I do not know you very well and vice versa, but I pray for you daily. I have asked my family to do the same.I will ask my Sunday school class to do the same this weekend.I am so greatful that you have put your trust and hope in Christ. He is the only calm in the storm. As a body of Christ we need each other at all times and we are here for you.Just know that you have folks here in Memphis TN praying for you.
Posted by: Joyce & Wesley Wright | August 21, 2008 at 10:39 PM
you are in my prayers every day....i love you
your sister because of HIM,
sue
Posted by: sue and alan reitter | August 21, 2008 at 10:04 PM
Dan & Casey,
I know it is so hard to make sense of this, yet at the same time I rejoice with you in the good news this indicates for your future family. I think of you daily, sometimes several times, and pray for you every time I remember you. Your son really is so beautiful!
Much love,
Cheryl
Posted by: Cheryl | August 21, 2008 at 05:33 PM
So much of what you wrote in this blog and the one preceding it remind me of my experiences with 2008 also. Grief is so confusing. Just when you think you are one step further in the process, a nothing-but-something thing happens and you realize you're right back at square one. It's with you all the time, yet far away. It seems like it's pretend and then in the same instant, it feels like the *only* thing that's real.
I'm just so sorry.
Here is a quote that I have thought of and re-read often. It sorta puts it all back into perspective for me.

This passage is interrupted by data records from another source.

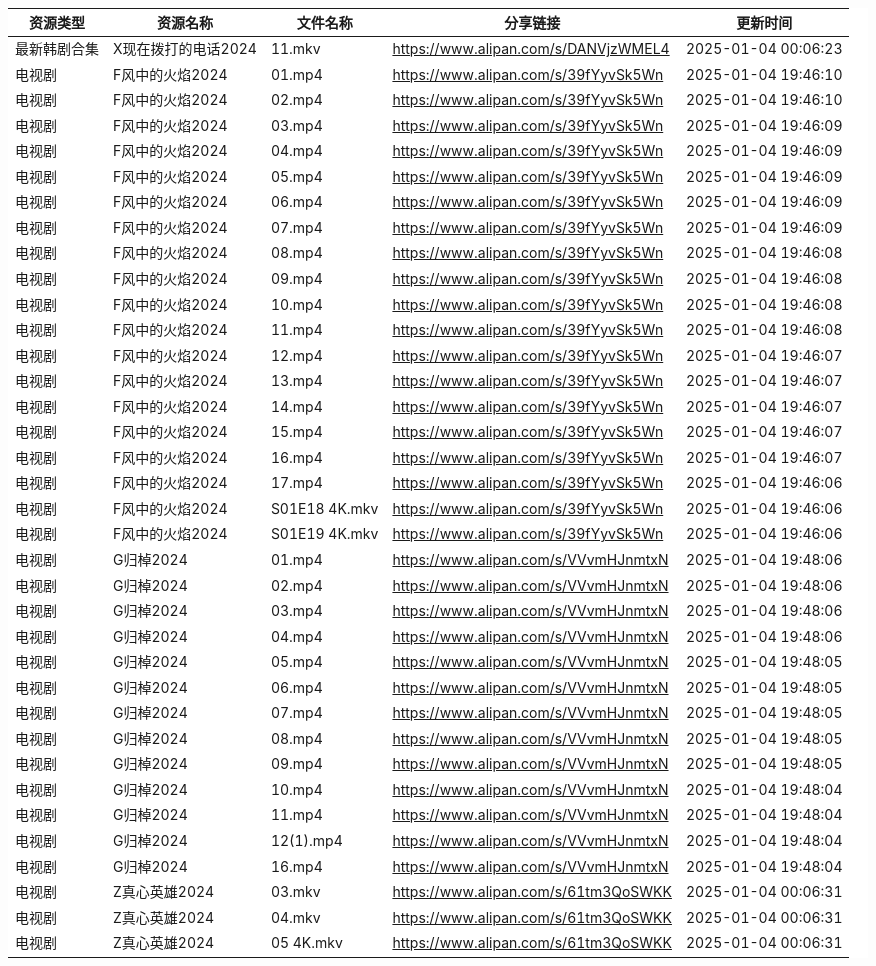 | 资源类型   | 资源名称            | 文件名称                    | 分享链接                                 | 更新时间                |
| ------ | --------------- | ----------------------- | ------------------------------------ | ------------------- |
| 最新韩剧合集 | X现在拨打的电话2024    | 11.mkv                  | https://www.alipan.com/s/DANVjzWMEL4 | 2025-01-04 00:06:23 |
| 电视剧    | F风中的火焰2024      | 01.mp4                  | https://www.alipan.com/s/39fYyvSk5Wn | 2025-01-04 19:46:10 |
| 电视剧    | F风中的火焰2024      | 02.mp4                  | https://www.alipan.com/s/39fYyvSk5Wn | 2025-01-04 19:46:10 |
| 电视剧    | F风中的火焰2024      | 03.mp4                  | https://www.alipan.com/s/39fYyvSk5Wn | 2025-01-04 19:46:09 |
| 电视剧    | F风中的火焰2024      | 04.mp4                  | https://www.alipan.com/s/39fYyvSk5Wn | 2025-01-04 19:46:09 |
| 电视剧    | F风中的火焰2024      | 05.mp4                  | https://www.alipan.com/s/39fYyvSk5Wn | 2025-01-04 19:46:09 |
| 电视剧    | F风中的火焰2024      | 06.mp4                  | https://www.alipan.com/s/39fYyvSk5Wn | 2025-01-04 19:46:09 |
| 电视剧    | F风中的火焰2024      | 07.mp4                  | https://www.alipan.com/s/39fYyvSk5Wn | 2025-01-04 19:46:09 |
| 电视剧    | F风中的火焰2024      | 08.mp4                  | https://www.alipan.com/s/39fYyvSk5Wn | 2025-01-04 19:46:08 |
| 电视剧    | F风中的火焰2024      | 09.mp4                  | https://www.alipan.com/s/39fYyvSk5Wn | 2025-01-04 19:46:08 |
| 电视剧    | F风中的火焰2024      | 10.mp4                  | https://www.alipan.com/s/39fYyvSk5Wn | 2025-01-04 19:46:08 |
| 电视剧    | F风中的火焰2024      | 11.mp4                  | https://www.alipan.com/s/39fYyvSk5Wn | 2025-01-04 19:46:08 |
| 电视剧    | F风中的火焰2024      | 12.mp4                  | https://www.alipan.com/s/39fYyvSk5Wn | 2025-01-04 19:46:07 |
| 电视剧    | F风中的火焰2024      | 13.mp4                  | https://www.alipan.com/s/39fYyvSk5Wn | 2025-01-04 19:46:07 |
| 电视剧    | F风中的火焰2024      | 14.mp4                  | https://www.alipan.com/s/39fYyvSk5Wn | 2025-01-04 19:46:07 |
| 电视剧    | F风中的火焰2024      | 15.mp4                  | https://www.alipan.com/s/39fYyvSk5Wn | 2025-01-04 19:46:07 |
| 电视剧    | F风中的火焰2024      | 16.mp4                  | https://www.alipan.com/s/39fYyvSk5Wn | 2025-01-04 19:46:07 |
| 电视剧    | F风中的火焰2024      | 17.mp4                  | https://www.alipan.com/s/39fYyvSk5Wn | 2025-01-04 19:46:06 |
| 电视剧    | F风中的火焰2024      | S01E18 4K.mkv           | https://www.alipan.com/s/39fYyvSk5Wn | 2025-01-04 19:46:06 |
| 电视剧    | F风中的火焰2024      | S01E19 4K.mkv           | https://www.alipan.com/s/39fYyvSk5Wn | 2025-01-04 19:46:06 |
| 电视剧    | G归棹2024         | 01.mp4                  | https://www.alipan.com/s/VVvmHJnmtxN | 2025-01-04 19:48:06 |
| 电视剧    | G归棹2024         | 02.mp4                  | https://www.alipan.com/s/VVvmHJnmtxN | 2025-01-04 19:48:06 |
| 电视剧    | G归棹2024         | 03.mp4                  | https://www.alipan.com/s/VVvmHJnmtxN | 2025-01-04 19:48:06 |
| 电视剧    | G归棹2024         | 04.mp4                  | https://www.alipan.com/s/VVvmHJnmtxN | 2025-01-04 19:48:06 |
| 电视剧    | G归棹2024         | 05.mp4                  | https://www.alipan.com/s/VVvmHJnmtxN | 2025-01-04 19:48:05 |
| 电视剧    | G归棹2024         | 06.mp4                  | https://www.alipan.com/s/VVvmHJnmtxN | 2025-01-04 19:48:05 |
| 电视剧    | G归棹2024         | 07.mp4                  | https://www.alipan.com/s/VVvmHJnmtxN | 2025-01-04 19:48:05 |
| 电视剧    | G归棹2024         | 08.mp4                  | https://www.alipan.com/s/VVvmHJnmtxN | 2025-01-04 19:48:05 |
| 电视剧    | G归棹2024         | 09.mp4                  | https://www.alipan.com/s/VVvmHJnmtxN | 2025-01-04 19:48:05 |
| 电视剧    | G归棹2024         | 10.mp4                  | https://www.alipan.com/s/VVvmHJnmtxN | 2025-01-04 19:48:04 |
| 电视剧    | G归棹2024         | 11.mp4                  | https://www.alipan.com/s/VVvmHJnmtxN | 2025-01-04 19:48:04 |
| 电视剧    | G归棹2024         | 12(1).mp4               | https://www.alipan.com/s/VVvmHJnmtxN | 2025-01-04 19:48:04 |
| 电视剧    | G归棹2024         | 16.mp4                  | https://www.alipan.com/s/VVvmHJnmtxN | 2025-01-04 19:48:04 |
| 电视剧    | Z真心英雄2024       | 03.mkv                  | https://www.alipan.com/s/61tm3QoSWKK | 2025-01-04 00:06:31 |
| 电视剧    | Z真心英雄2024       | 04.mkv                  | https://www.alipan.com/s/61tm3QoSWKK | 2025-01-04 00:06:31 |
| 电视剧    | Z真心英雄2024       | 05 4K.mkv               | https://www.alipan.com/s/61tm3QoSWKK | 2025-01-04 00:06:31 |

"To be grateful for an unanswered prayer, to give thanks in a state of interior desolation, to trust in the love of God in the midst of cruel circumstances, obscenities, and the common places of life is to whisper a doxology in darkness."
The answers we seek aren't really all they're cracked up to be. In fact, I think it's HERE - in this place where clarity is the last thing we can find... it's HERE where "it" happens. The rest of life really is just a side show. And it's not about passing a test or something. It's about the *real* tenderness of God and the *real* warmth and closeness of Him. There's something about utter confusion and wrenching loss that bring to life what has only been Sunday-school lessons to us up until now.
Hang in there, dear. I hate those days of uneasy tummy butterflies. They eventually stop. Just keep pressing on.
Much love.
Posted by: Heather Dyer | August 21, 2008 at 04:49 PM
Your blog has touched my heart. I can't imagine the emotions you are dealing with. Asher is beautiful. Thanks so much for sharing him and your story with the world. Sending prayers your way.
Posted by: Angela | August 21, 2008 at 04:05 PM
Dan & Casey - I know there are so many unanswered questions and pain. I can only reassure you in how much your family and your son have touched my life and have brought me closer to God. YOur baby is smiling on you and sending love to you daily . He wil always be with you both in everything that you do. He lives with all of us. My love and care to you both.